Lift out, unaltered, the lines of the material below between the line holding "font-size: 15px;" and the line holding "Q 1299 288.8992", counting both.

[Opening Data for this task section]

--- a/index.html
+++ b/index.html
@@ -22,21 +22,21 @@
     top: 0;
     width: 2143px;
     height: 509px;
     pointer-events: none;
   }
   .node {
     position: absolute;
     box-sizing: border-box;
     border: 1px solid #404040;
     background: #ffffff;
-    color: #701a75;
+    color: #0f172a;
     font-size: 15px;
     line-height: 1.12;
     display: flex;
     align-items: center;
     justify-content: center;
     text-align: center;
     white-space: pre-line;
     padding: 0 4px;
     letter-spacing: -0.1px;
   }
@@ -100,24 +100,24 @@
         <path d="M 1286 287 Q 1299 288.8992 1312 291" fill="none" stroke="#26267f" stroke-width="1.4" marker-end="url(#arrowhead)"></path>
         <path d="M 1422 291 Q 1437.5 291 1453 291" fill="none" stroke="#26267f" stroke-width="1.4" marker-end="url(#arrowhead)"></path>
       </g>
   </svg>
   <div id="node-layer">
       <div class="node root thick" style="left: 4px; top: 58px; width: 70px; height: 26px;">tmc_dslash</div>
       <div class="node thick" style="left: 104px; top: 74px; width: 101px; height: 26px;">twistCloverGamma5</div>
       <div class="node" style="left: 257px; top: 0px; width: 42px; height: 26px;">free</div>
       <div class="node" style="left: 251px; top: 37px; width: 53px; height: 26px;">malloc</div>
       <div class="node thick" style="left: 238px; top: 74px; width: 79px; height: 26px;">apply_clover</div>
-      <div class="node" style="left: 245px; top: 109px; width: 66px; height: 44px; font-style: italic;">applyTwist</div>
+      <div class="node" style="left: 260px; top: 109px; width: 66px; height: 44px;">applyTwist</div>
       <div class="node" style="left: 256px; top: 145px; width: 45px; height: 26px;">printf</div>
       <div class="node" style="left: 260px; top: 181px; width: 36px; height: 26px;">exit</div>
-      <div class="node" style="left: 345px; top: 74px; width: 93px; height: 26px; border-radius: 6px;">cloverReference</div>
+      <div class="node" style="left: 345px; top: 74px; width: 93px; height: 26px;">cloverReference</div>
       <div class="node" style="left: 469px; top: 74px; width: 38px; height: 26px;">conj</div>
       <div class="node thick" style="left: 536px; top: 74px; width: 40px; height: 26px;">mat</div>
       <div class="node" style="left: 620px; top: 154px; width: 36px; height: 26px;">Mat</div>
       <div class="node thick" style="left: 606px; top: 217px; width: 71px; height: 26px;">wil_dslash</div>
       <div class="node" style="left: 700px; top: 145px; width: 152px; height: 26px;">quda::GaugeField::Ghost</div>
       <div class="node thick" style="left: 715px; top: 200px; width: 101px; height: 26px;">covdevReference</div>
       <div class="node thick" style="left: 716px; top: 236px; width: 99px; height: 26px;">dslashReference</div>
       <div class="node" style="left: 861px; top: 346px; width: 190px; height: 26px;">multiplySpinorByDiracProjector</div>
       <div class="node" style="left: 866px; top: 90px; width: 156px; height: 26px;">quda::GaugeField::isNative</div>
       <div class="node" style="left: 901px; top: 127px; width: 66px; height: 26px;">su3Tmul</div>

[Closing Data for this task section]
[Opening Data for this task section]

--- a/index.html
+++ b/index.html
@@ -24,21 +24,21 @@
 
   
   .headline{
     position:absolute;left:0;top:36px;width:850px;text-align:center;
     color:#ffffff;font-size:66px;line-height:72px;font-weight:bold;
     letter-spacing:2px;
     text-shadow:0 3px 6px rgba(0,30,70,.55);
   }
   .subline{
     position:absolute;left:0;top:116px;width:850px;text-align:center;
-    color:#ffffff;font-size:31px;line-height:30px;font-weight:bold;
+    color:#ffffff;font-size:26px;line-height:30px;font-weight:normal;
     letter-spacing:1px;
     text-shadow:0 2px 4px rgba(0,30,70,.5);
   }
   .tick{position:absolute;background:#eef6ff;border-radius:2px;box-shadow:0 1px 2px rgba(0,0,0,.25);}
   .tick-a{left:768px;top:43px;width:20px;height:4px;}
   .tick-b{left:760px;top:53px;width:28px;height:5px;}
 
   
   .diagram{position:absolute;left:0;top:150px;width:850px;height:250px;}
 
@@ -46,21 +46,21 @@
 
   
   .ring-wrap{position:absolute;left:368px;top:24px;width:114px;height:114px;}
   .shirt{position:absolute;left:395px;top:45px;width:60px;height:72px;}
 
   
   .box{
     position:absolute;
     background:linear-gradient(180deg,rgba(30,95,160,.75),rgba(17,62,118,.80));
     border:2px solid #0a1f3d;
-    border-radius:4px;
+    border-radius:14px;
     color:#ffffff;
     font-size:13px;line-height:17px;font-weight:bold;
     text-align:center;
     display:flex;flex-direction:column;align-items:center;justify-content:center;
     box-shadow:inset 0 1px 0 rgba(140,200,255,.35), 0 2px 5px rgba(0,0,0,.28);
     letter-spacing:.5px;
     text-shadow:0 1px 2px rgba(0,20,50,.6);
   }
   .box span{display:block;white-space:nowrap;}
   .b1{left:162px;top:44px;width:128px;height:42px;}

[Closing Data for this task section]
[Opening Data for this task section]

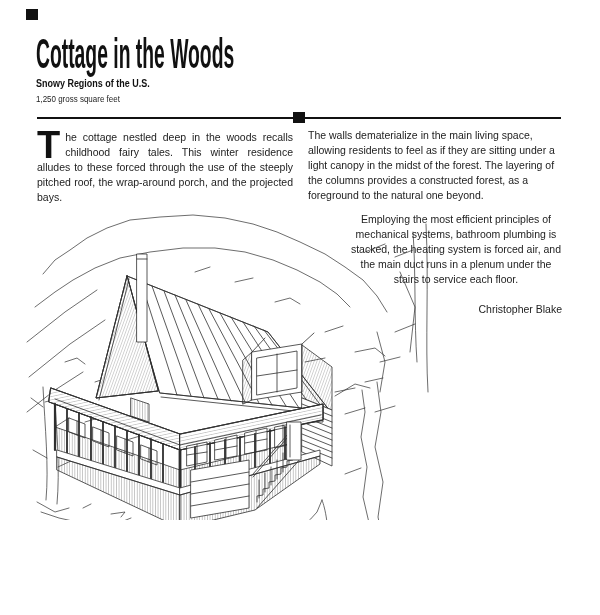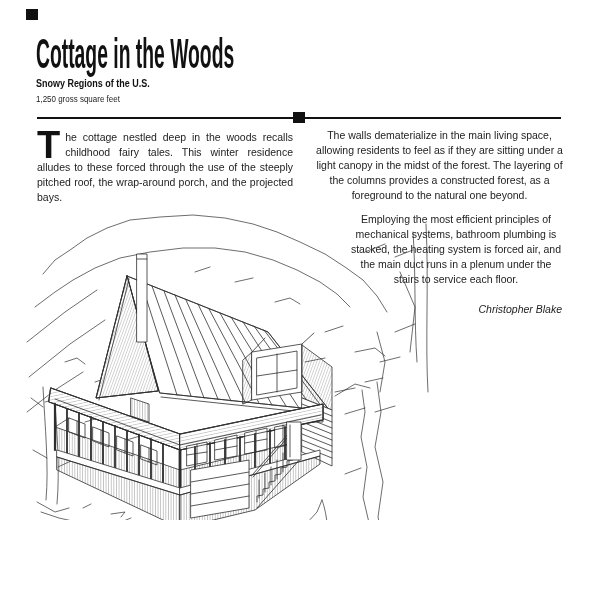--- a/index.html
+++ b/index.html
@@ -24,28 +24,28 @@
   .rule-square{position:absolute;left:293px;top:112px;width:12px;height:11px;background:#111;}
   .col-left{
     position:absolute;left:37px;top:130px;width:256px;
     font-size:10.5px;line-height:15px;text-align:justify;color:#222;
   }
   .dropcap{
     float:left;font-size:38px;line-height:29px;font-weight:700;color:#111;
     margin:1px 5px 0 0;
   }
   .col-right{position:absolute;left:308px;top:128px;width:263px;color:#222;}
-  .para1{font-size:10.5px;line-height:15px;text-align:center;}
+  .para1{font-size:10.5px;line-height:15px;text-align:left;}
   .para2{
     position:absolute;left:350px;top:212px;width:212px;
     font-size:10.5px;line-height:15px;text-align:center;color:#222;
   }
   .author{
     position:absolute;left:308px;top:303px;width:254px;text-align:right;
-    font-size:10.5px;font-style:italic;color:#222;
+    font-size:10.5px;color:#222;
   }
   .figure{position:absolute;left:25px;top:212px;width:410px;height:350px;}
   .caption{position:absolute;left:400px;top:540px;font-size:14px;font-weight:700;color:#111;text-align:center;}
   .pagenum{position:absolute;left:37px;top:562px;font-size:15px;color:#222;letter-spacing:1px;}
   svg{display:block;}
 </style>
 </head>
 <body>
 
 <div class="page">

[Closing Data for this task section]

• Result of the task:
     font-size: 15px;
     line-height: 1.12;
     display: flex;
     align-items: center;
     justify-content: center;
     text-align: center;
     white-space: pre-line;
     padding: 0 4px;
     letter-spacing: -0.1px;
   }
@@ -100,24 +100,24 @@
         <path d="M 1286 287 Q 1299 288.8992 1312 291" fill="none" stroke="#26267f" stroke-width="1.4" marker-end="url(#arrowhead)"></path>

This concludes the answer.